1. B.L. ricorre, sulla base di otto motivi, per la cassazione della sentenza ex art. 281-sexis c.p.c.n. 1843/17, del 16 marzo 2017, della Corte di Appello di Roma, che respingendone il gravame contro la sentenza n. 4580/10 del Tribunale di Roma – ha confermato la decisione di rigettare la domanda di accertamento ex art. 549 c.p.c. dell’obbligo della società HDI Assicurazioni S.p.a. di corrispondergli quanto da essa dovuto, a titolo di indennizzo assicurativo, alla propria debitrice società Centro Distribuzione Alimentari S.a.s, e di condanna della medesima terza pignorata a risarcirgli il danno sia da ritardata esecuzione (per avere HDI Assicurazioni reso una dichiarazione “di tenore indubbiamente reticente, elusiva e non rispondente al vero”), sia ex art. 96 c.p.c.

2. Riferisce, in punto di fatto, di essere creditore della società Centro Distribuzione Alimentari (d’ora in poi, “CDA”) e di avere, pertanto, proceduto a pignoramento, nelle forme previste dall’art. 543 c.p.c., nei confronti della società HDI Assicurazioni (d’ora in poi, “HDI”), affinchè quest’ultima, debitrice di CDA, rendesse la dichiarazione di cui all’art. 547 c.p.c.

Assume, infatti, che a seguito di incendio verificatosi tra il (OMISSIS), all’esito del quale erano andate distrutte attrezzature ed arredi di proprietà di CDA, quest’ultima vantava un credito indennitario nei confronti di HDI, dal momento che quegli arredi e quelle attrezzature erano stati dati in “affitto” alla società Maxi Market S.r.l., impegnatasi, per parte propria, a stipulare una polizza contro il rischio incendi, tanto da aver concluso, con HDI, un contratto di assicurazione per un valore minimo di Euro 180.000,00.

Sul presupposto che HDI avesse riconosciuto, con missiva del 13 ottobre 2004, di essere tenuta al pagamento dell’indennizzo nei suoi confronti (giacchè la società assicuratrice lo informava che gli importi erogati alla ditta assicurata, Maxi Market, dovessero intendersi “al netto delle somme pignorate le quali si riferiscono, proporzionalmente, all’indennizzo dovuto per i beni di proprietà del Centro Distribuzioni Alimentari”, beni “locati alla ditta assicurata”, ovvero la predetta Mini Market), aveva pertanto instaurato il giudizio per la dichiarazione del terzo debitore.
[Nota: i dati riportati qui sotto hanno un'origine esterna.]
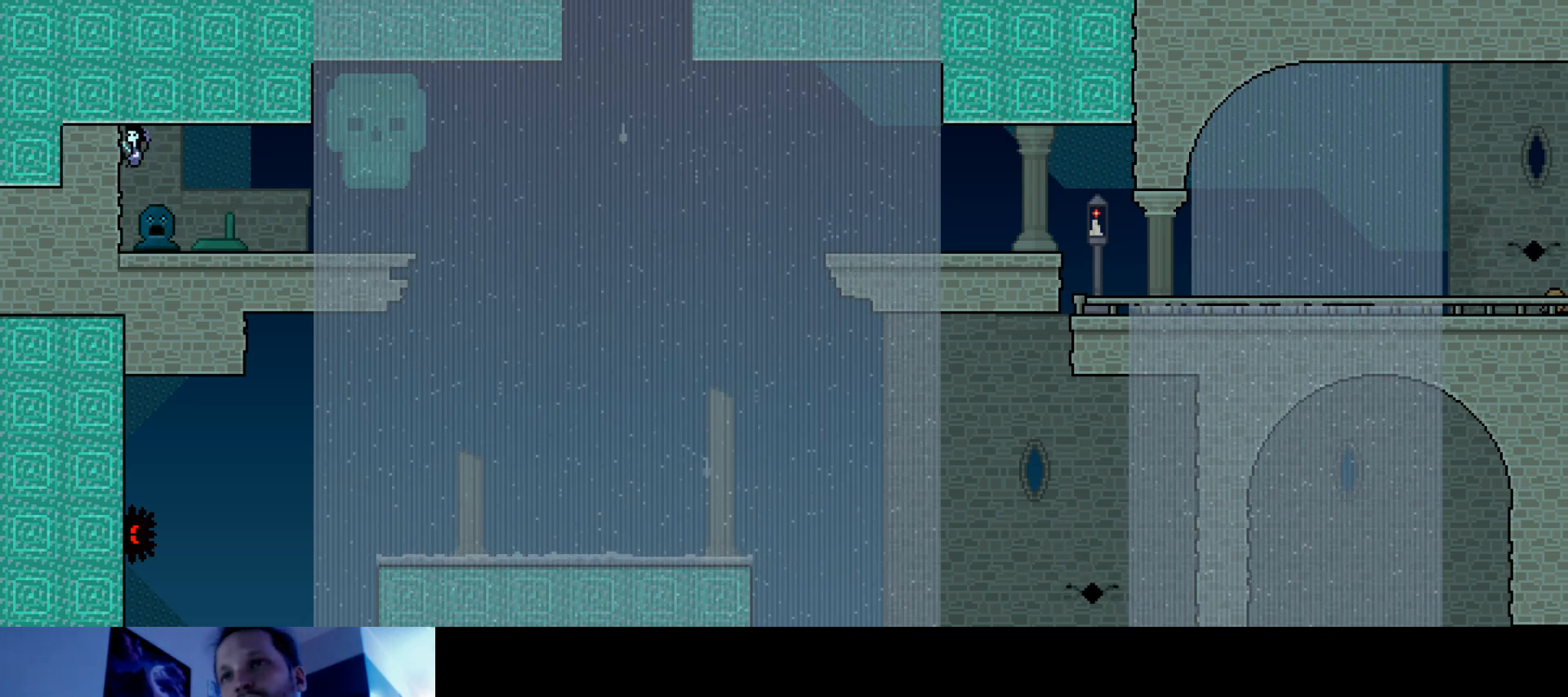
{"keys": [], "events": [[67, "up", "up"], [84, "s", "up"], [184, "down", "down"], [467, "down", "up"], [484, "left", "up"]]}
Tuttavia, nel corso della udienza del 5 luglio 2005 finalizzata agli adempimenti di cui all’art. 547 c.p.c., il procuratore speciale di HDI aveva dichiarato l’insussistenza di “obblighi di natura patrimoniale da parte di HDI Assicurazioni S.p.a. nei confronti del Centro Distribuzione Alimentari S.a.s. in relazione a qualsivoglia rapporto”, è ciò in quanto, in relazione al già ricordato sinistro del (OMISSIS), essa non aveva “mai ricevuto ai sensi dell’art. 1917 c.c., comma 2, richiesta da parte dell’assicurato a provvedere in via diretta alla liquidazione in favore dei danneggiati”.

Radicato, pertanto, dall’odierno ricorrente il cd. giudizio di propalazione ha avuto l’esito sopra indicato.
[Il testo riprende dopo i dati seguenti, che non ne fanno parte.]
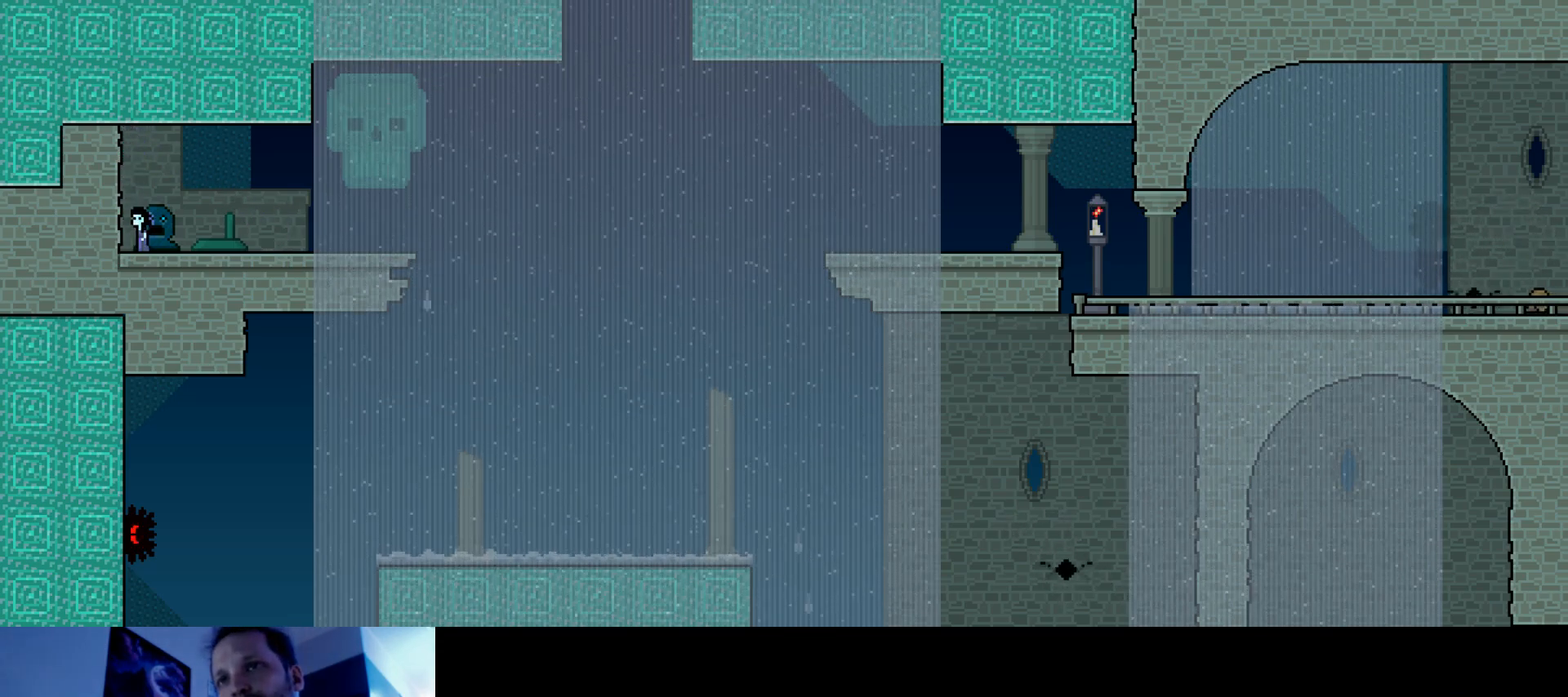
{"keys": [], "events": [[150, "right", "down"], [317, "right", "up"]]}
3. Avverso la decisione della Corte capitolina ha proposto ricorso per cassazione il B., sulla base di otto motivi, i primi quattro, peraltro, illustrati unitariamente, e in realtà tutti da intendere – come si dirà – alla stregua di un unico complesso motivo.

4. La società HDI ha resistito, con controricorso, all’avversaria impugnazione, chiedendone la declaratoria di inammissibilità, ovvero il rigetto.

5. Anche CDA ha resistito, con controricorso, all’avversaria impugnazione, chiedendone la declaratoria di inammissibilità, ovvero il rigetto.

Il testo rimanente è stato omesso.